* **INSTRUCTIONS TO FOLLOW**:
In the data, find the word "pieces" and copy out every line that has it.

* **SUPPLIED MATERIAL**:
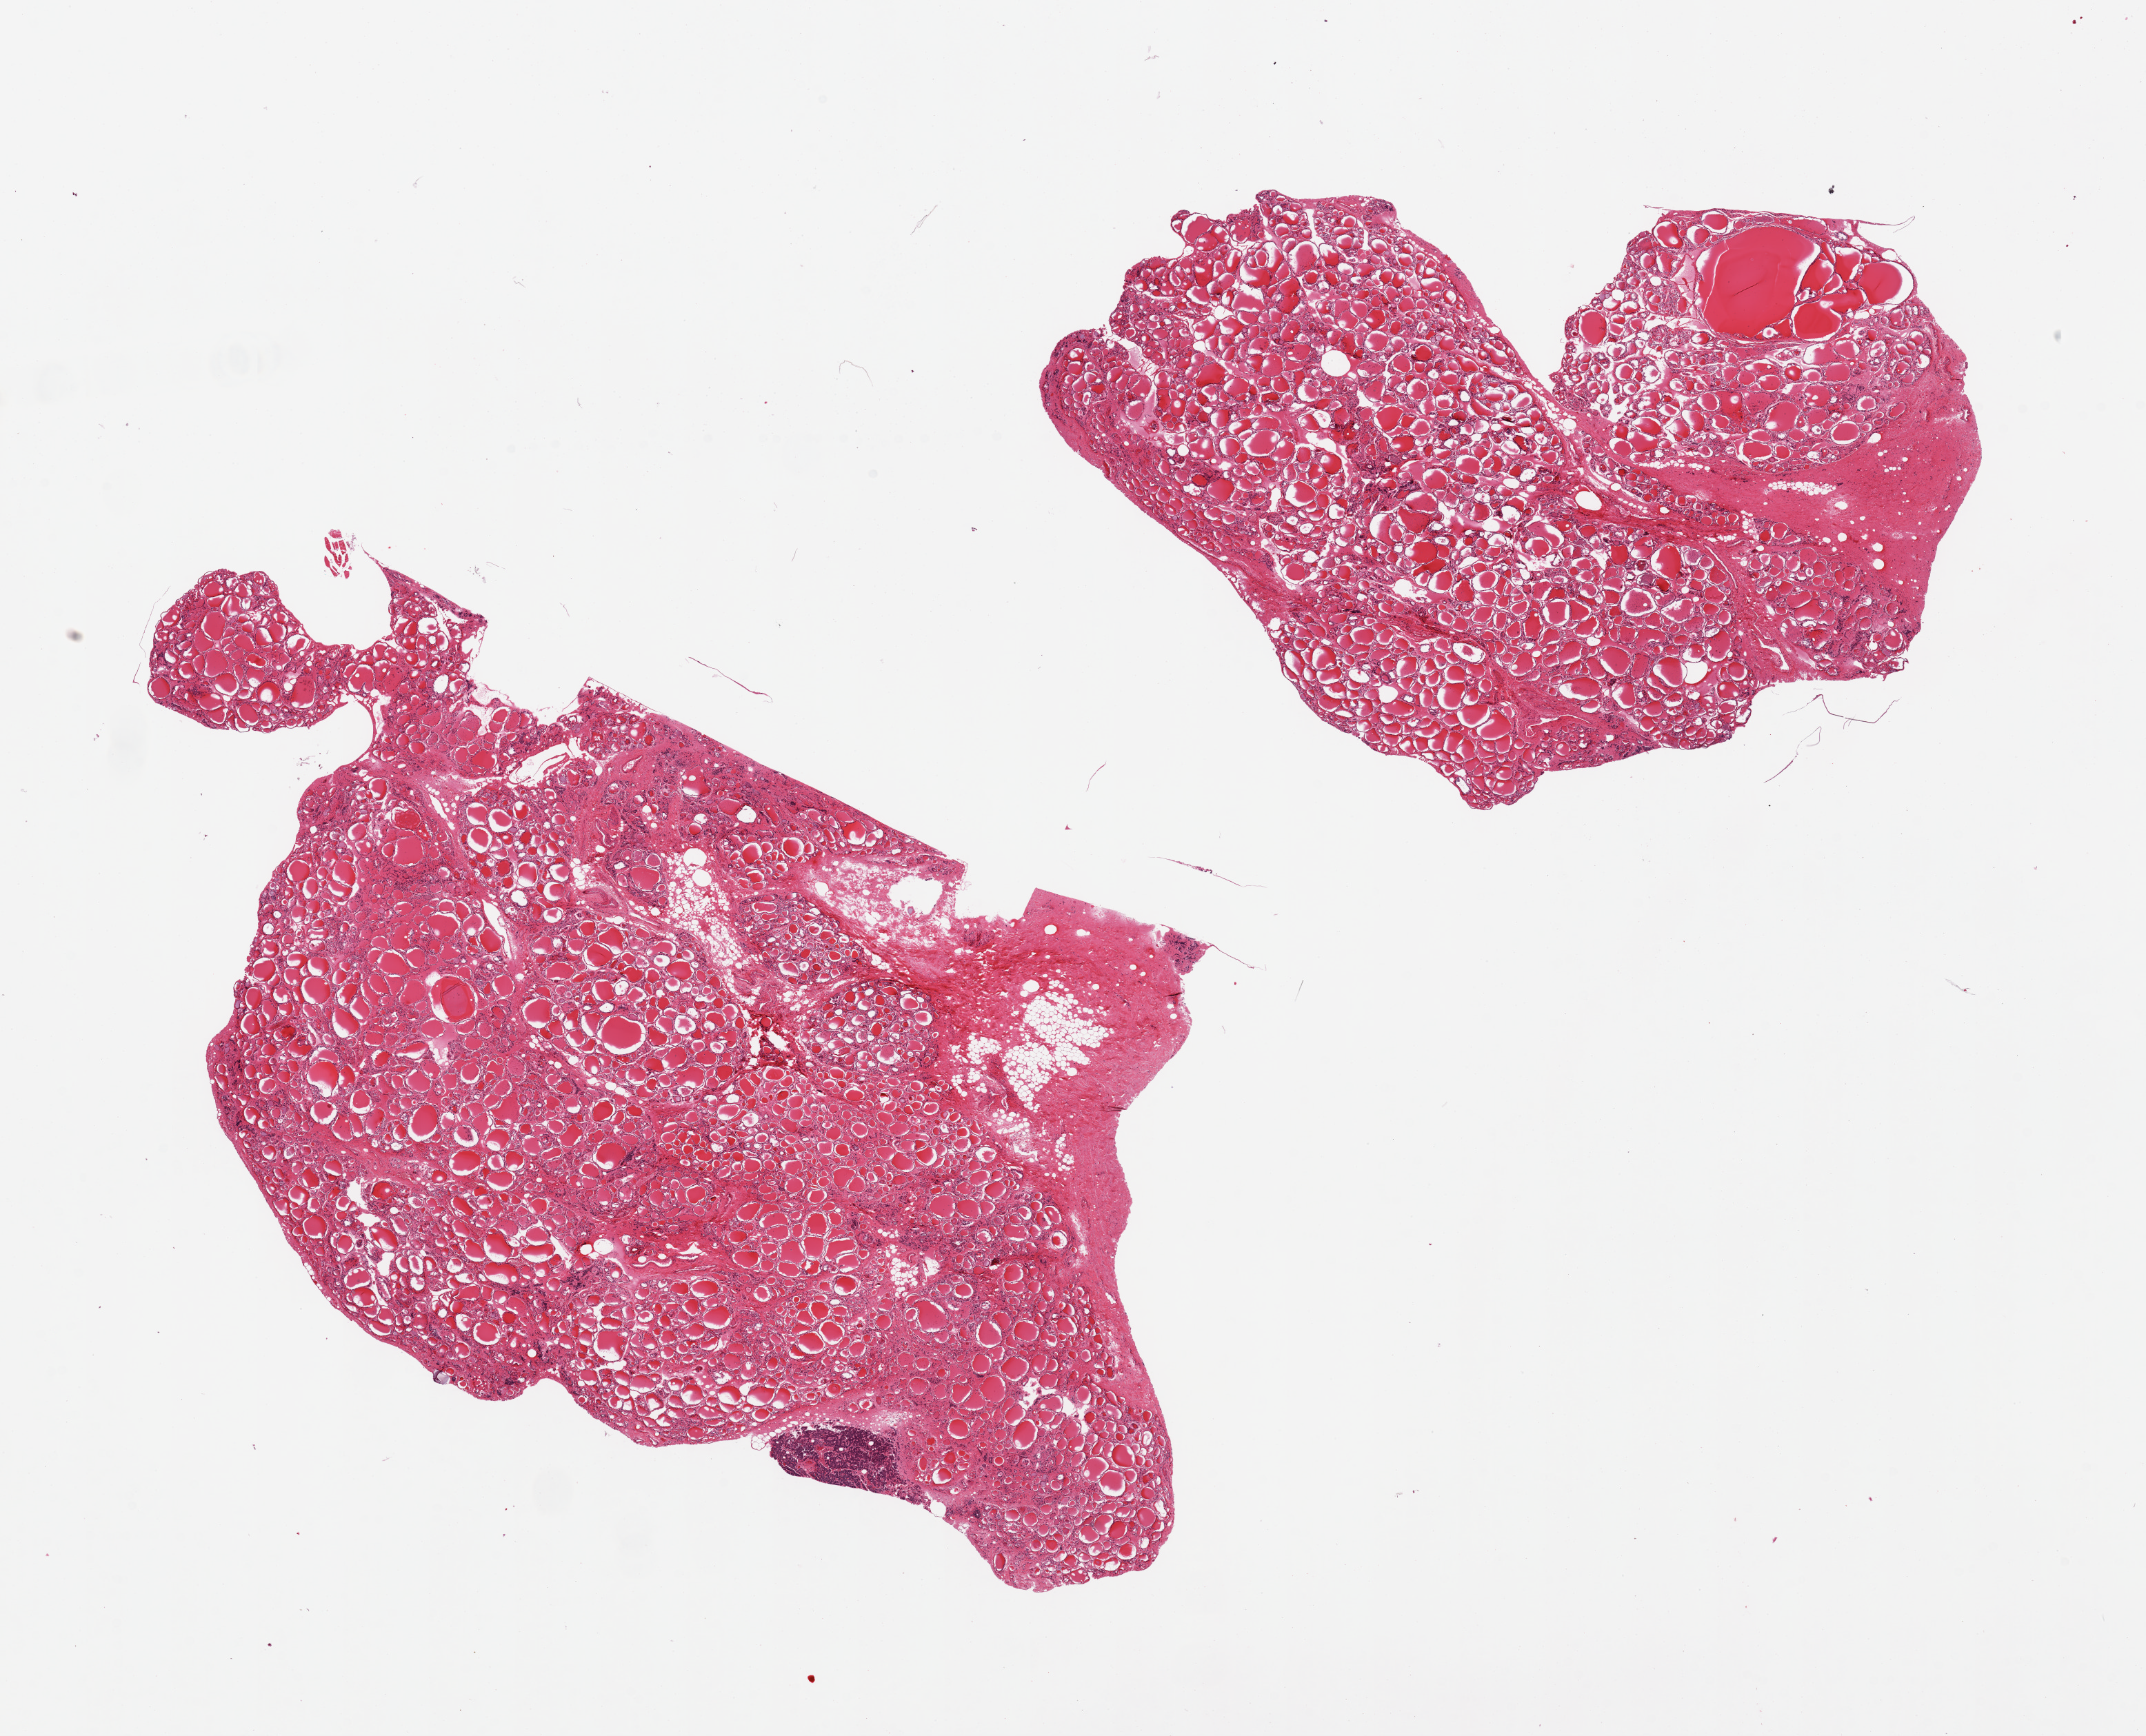
Whole-slide image, haematoxylin and eosin stain — shown as a low-resolution overview of the whole scanned area (about 24.6 x 19.9 mm, acquisition: 20x scan); PAXgene-fixed, paraffin-embedded tissue; sampled site (target tissue): thyroid; donor tissue sample. Donor sex: female.
Reviewer comment on this tissue sample: 2 pieces, incidental 1.5mm parathyroid fragment, prominent regressive changes, features of mulitnodular goiter in thyroid; Adherent fat/fibrous tissue nubbins up to ~2.5mm.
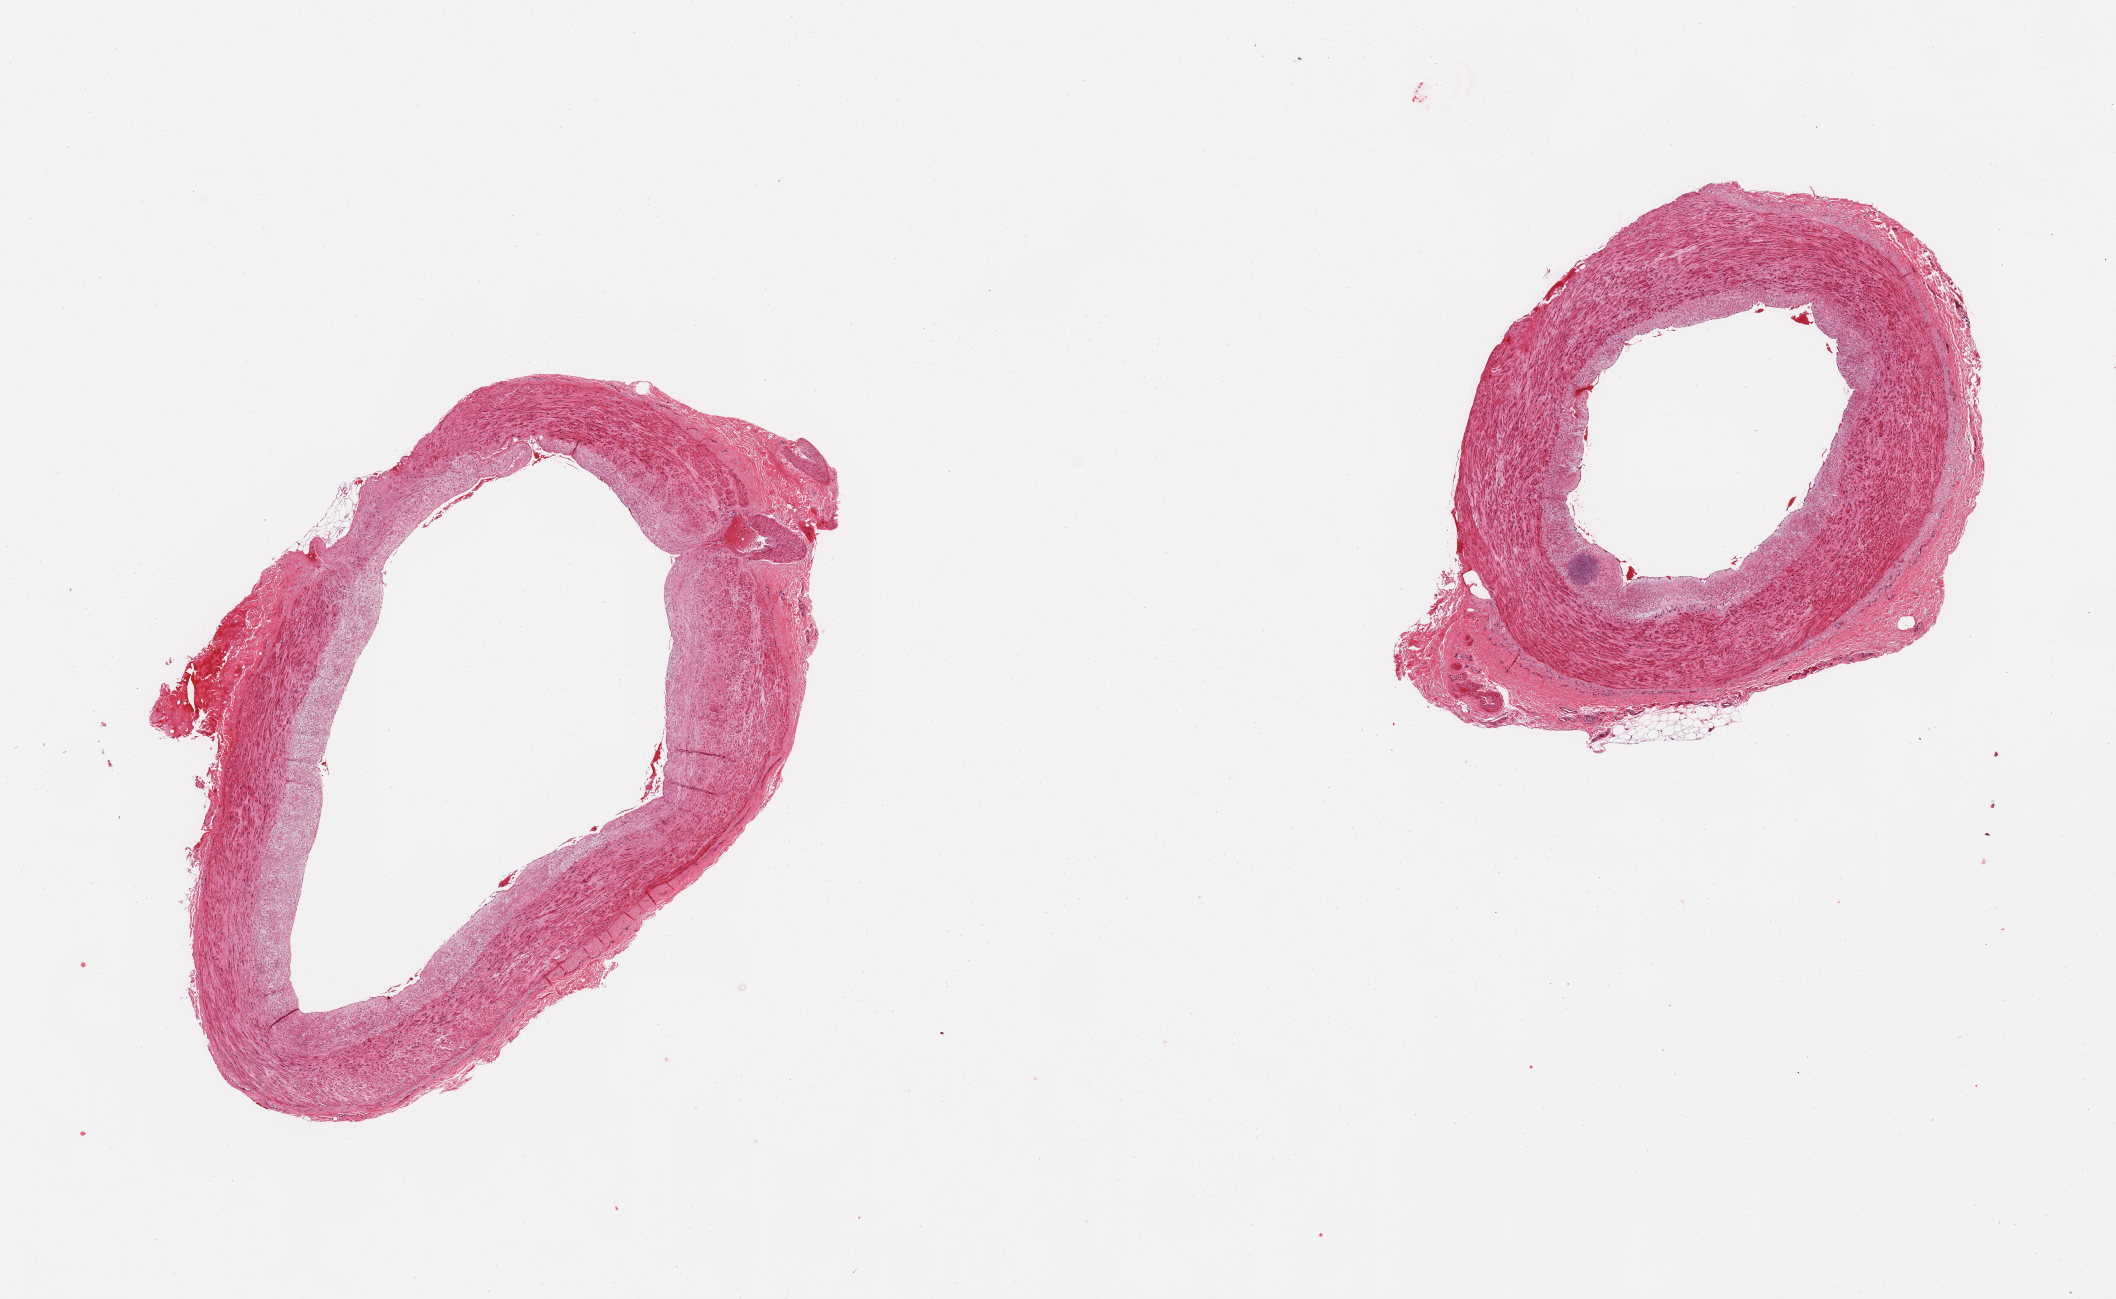
Whole-slide image, haematoxylin and eosin stain, shown as a low-resolution overview of the whole scanned area (about 16.7 x 10.3 mm, from a 20x scan). PAXgene-fixed, paraffin-embedded tissue. Section of tibial artery (target tissue). Donor tissue sample. Male donor.
Pathologist's review note for this sample: 2 pieces; well trimmed, sclerosis.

* **RESPONSE TO THE EXERCISE**:
Reviewer comment on this tissue sample: 2 pieces, incidental 1.5mm parathyroid fragment, prominent regressive changes, features of mulitnodular goiter in thyroid; Adherent fat/fibrous tissue nubbins up to ~2.5mm.
Pathologist's review note for this sample: 2 pieces; well trimmed, sclerosis.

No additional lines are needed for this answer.